Zoe Fisher, Group Leader for Deuteration & Macromolecular Crystallisation at ESS, examines

Zoe Fisher, Group Leader for Deuteration & Macromolecular Crystallisation at ESS. 

Photo: Indressa Gustafsson

There are 16 non-structural proteins (NSPs) in SARS CoV-2 that play important roles in viral replication and transcription. The virus has proof-reading capabilities and the proteins involved are possible drug targets.

Interfering with the virus’s ability to replicate and produce a mature, infectious virus capsid is a key focus for many international researchers. High-resolution crystallographic studies play an important role in finding either new inhibitors or, studying how existing drugs can be repurposed to block the novel coronavirus.

There are several proteins involved with proofreading of the viral RNA and its protection by RNA cap methylation, ensuring RNA replication. The research team’s studies focus on three of these: Nsp10, Nsp14, and Nsp16. A key part of this work is to establish crystallisation conditions to enable high-throughput fragment-based screening in the search for novel small molecule inhibitors that can block the viral replication cycle.

Recently, the research team had success and were able to produce crystals of one of these proteins, Nsp10 (Figure 1). Using rapid access, the data was collected remotely at the BioMAX beamline at MAX IV to approx. 2.6 Å resolution. The structure was determined and structural analysis is ongoing (Figure 2). The other work on Nsp14 and 16 also continues and the research team are working towards crystal structures of those as well.
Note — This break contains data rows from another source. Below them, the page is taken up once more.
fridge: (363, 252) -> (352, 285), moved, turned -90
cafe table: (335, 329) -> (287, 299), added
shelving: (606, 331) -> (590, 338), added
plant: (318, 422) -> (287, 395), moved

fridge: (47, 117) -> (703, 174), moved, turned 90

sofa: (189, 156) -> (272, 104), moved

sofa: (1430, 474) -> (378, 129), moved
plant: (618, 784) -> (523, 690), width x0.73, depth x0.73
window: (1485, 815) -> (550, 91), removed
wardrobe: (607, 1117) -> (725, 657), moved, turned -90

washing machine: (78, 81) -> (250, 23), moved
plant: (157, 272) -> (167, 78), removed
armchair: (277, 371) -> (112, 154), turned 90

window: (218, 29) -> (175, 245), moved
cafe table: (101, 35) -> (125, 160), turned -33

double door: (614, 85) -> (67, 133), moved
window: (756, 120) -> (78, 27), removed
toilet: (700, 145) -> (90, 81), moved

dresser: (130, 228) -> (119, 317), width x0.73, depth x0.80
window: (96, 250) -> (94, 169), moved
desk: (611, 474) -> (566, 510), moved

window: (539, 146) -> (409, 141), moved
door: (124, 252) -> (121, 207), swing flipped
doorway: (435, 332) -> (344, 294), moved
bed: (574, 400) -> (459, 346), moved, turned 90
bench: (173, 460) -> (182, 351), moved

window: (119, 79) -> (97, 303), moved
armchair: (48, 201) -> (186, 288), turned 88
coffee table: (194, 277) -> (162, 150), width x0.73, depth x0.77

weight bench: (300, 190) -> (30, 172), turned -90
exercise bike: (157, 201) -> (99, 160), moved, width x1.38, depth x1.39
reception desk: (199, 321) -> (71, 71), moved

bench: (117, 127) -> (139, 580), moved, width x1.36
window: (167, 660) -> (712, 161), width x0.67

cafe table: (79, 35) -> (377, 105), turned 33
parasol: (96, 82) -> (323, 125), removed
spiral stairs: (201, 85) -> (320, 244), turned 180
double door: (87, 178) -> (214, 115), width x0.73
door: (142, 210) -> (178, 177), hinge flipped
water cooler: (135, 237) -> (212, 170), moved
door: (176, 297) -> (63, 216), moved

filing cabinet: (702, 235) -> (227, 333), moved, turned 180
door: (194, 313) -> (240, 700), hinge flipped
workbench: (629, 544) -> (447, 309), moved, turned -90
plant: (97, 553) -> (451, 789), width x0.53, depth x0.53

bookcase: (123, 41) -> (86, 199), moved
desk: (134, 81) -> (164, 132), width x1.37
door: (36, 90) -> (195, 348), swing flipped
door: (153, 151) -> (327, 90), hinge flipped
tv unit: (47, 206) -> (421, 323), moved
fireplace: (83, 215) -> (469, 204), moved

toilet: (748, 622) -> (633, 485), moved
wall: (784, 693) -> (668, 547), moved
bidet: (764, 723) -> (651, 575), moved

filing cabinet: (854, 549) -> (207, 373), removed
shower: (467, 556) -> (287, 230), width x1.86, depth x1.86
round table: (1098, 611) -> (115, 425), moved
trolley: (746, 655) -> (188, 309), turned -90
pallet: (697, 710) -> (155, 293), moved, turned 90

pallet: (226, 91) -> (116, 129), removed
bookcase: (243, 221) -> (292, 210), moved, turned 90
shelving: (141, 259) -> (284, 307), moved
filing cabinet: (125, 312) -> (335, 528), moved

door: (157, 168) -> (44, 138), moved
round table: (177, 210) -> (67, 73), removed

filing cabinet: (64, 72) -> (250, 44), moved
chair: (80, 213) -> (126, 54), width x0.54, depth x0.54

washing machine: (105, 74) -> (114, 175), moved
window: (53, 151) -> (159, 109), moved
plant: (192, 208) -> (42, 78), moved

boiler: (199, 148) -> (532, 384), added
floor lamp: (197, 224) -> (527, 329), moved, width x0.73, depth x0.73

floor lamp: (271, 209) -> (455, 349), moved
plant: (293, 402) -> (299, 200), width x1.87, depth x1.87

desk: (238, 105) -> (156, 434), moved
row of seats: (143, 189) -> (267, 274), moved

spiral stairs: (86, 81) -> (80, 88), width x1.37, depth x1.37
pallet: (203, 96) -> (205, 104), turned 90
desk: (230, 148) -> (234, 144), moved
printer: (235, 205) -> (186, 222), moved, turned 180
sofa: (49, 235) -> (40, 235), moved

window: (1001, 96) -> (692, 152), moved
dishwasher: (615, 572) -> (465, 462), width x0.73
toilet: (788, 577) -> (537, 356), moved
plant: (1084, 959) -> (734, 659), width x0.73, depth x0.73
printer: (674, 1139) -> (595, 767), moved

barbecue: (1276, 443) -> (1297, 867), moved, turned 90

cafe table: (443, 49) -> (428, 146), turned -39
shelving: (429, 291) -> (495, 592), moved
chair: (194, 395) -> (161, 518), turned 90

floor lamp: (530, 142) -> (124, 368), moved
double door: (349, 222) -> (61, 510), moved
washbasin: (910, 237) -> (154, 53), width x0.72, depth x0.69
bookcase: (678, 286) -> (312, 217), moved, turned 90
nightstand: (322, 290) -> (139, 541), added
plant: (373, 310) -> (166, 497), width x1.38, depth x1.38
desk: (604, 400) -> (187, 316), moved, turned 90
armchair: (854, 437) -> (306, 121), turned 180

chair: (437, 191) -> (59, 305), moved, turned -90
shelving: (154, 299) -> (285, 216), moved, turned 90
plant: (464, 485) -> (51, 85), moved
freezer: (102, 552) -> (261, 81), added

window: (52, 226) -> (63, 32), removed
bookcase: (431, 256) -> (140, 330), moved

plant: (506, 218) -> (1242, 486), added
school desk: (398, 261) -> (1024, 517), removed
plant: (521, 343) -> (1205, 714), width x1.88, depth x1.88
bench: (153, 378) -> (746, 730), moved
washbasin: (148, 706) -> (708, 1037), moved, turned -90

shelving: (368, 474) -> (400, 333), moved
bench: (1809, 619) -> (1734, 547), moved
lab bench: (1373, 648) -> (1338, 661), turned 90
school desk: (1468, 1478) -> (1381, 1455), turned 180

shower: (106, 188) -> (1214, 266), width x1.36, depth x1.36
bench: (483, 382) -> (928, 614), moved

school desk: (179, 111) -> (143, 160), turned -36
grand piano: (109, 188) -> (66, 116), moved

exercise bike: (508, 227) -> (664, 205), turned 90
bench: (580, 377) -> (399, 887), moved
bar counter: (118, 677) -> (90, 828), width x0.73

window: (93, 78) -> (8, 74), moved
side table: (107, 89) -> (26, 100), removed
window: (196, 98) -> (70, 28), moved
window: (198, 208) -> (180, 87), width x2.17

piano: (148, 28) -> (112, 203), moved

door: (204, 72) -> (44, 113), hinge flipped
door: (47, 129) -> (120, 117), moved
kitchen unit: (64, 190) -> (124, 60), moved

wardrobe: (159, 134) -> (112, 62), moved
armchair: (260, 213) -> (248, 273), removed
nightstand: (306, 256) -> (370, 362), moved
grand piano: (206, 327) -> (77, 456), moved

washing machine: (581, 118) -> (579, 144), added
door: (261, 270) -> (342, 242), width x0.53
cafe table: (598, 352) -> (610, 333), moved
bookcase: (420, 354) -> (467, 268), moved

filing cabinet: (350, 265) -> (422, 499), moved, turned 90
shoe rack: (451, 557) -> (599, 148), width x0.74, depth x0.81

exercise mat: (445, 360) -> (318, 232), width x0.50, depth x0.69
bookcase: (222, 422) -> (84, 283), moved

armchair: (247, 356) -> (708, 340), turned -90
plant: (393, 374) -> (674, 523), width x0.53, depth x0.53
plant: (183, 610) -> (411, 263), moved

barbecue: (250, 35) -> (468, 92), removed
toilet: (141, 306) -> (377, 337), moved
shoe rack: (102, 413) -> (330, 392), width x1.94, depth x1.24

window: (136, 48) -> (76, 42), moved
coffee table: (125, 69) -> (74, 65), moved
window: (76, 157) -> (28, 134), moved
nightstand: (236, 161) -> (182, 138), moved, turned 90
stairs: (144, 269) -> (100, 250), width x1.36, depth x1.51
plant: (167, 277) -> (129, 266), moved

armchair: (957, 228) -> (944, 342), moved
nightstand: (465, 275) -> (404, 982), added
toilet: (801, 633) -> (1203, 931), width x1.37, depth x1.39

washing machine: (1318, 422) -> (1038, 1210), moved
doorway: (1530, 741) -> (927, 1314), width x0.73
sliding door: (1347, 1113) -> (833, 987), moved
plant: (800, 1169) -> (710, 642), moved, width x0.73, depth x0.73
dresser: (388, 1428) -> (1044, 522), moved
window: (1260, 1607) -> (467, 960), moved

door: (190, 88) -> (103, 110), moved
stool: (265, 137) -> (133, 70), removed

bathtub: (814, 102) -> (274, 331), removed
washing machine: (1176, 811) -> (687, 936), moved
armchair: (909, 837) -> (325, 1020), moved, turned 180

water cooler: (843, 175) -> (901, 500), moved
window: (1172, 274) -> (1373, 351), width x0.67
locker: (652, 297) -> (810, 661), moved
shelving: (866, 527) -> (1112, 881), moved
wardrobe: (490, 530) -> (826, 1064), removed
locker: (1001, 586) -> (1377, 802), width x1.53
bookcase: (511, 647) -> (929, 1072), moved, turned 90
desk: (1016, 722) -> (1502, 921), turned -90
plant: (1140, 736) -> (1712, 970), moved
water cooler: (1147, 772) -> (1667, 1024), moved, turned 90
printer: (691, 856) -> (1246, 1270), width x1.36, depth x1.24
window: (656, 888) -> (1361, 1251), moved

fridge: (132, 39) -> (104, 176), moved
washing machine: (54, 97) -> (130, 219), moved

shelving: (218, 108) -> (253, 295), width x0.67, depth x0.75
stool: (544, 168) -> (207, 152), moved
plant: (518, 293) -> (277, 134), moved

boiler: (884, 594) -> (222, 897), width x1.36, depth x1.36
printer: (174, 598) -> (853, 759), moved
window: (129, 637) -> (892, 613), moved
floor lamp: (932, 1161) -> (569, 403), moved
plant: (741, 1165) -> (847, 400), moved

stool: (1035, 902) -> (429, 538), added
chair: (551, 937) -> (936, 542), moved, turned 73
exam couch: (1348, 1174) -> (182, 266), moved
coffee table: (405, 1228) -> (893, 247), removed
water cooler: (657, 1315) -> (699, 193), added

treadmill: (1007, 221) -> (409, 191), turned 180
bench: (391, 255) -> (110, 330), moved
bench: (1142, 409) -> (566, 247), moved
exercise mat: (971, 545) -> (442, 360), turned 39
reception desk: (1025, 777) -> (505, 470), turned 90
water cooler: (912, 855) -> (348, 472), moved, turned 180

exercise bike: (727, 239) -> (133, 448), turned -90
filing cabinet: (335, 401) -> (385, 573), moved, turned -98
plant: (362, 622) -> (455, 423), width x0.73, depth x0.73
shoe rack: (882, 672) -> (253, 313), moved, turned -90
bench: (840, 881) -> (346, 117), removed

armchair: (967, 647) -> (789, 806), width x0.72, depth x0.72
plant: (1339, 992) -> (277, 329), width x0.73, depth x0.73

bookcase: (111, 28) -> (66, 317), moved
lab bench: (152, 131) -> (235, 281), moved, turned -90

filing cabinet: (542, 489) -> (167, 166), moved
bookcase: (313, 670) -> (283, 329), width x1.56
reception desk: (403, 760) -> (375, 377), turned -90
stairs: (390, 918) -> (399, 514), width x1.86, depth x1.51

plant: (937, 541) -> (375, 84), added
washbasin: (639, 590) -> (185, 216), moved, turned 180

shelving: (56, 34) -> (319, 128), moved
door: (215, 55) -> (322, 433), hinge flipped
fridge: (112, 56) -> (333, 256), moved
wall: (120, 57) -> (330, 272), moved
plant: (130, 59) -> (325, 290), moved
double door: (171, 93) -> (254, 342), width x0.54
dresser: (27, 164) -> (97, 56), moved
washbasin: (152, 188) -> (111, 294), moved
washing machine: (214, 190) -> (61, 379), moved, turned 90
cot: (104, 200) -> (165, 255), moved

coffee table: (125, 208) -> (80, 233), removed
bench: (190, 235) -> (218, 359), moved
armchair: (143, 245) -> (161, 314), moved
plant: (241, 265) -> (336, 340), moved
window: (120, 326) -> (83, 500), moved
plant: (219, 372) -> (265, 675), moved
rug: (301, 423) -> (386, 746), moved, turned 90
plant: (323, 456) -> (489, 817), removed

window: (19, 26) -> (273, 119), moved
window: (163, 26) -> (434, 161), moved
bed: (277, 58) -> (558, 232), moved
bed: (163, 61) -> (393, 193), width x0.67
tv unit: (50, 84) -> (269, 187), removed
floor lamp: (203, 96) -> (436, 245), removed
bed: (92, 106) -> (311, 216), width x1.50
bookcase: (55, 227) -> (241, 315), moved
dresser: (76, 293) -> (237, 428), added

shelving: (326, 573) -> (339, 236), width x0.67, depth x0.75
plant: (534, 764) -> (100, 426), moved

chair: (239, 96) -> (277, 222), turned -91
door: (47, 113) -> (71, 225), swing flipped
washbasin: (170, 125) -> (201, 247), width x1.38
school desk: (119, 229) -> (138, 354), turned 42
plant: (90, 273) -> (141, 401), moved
Mounting crystals at MAX IV Laboratory's BioMAX beam line

A student mounts crystals at MAX IV Laboratory's BioMAX beam line.

Photo: MAX IV, 2018

The ultimate goal for this research project is to obtain high resolution X-ray crystal structures of these proteins alone or in complex with each other to enable the search for small molecule inhibitors that disrupt their activity. These structural studies will also be complemented with other biophysical characterisation experiments such thermal stability, microscale thermophoresis and solution scattering studies using X-rays and neutrons.

When ESS is open to neutron users, we will be able to offer researchers access to instrumentation and beamtime to pursue scientific research and investigations with the help of neutron rays. According to Dr. Zoë Fisher, group Leader for DEMAX at ESS, "Neutron protein crystallography of these viral proteins in complex with inhibitors can reveal atomic level details of hydrogen atoms and binding interactions that could be crucial for understanding - and potentially improving - on inhibitor binding. Small angle scattering of different complexes of these proteins in solution could also help understand the behaviour and shape of the molecules under physiological conditions. "

This project is an international collaboration between Prof. Frank Kozielski (Main PI, School of Pharmacy, University College London), Dr. Wolfgang Knecht (Lund Protein Production Platform (LP3), Lund University) and Dr. Zoë Fisher (DEMAX, European Spallation Source ERIC, Lund).

It is supported by the MAX IV rapid access call COVID-19,, and the ESS DEMAX call for prioritised projects related to COVID-19 research.
Acknowledgements: We also need to thank all Lund Protein Production Platform (LP3) staff for excellent support and performing all experiments. We thank MAX IV Laboratory for rapid beamtime access at BioMAX through its COVID-19 response actions. We thank the BioMAX beamline staff for excellent support. We acknowledge the support of the project by the ESS for projects related to COVID-19 as well as to Lund University and its faculties for support to LP3.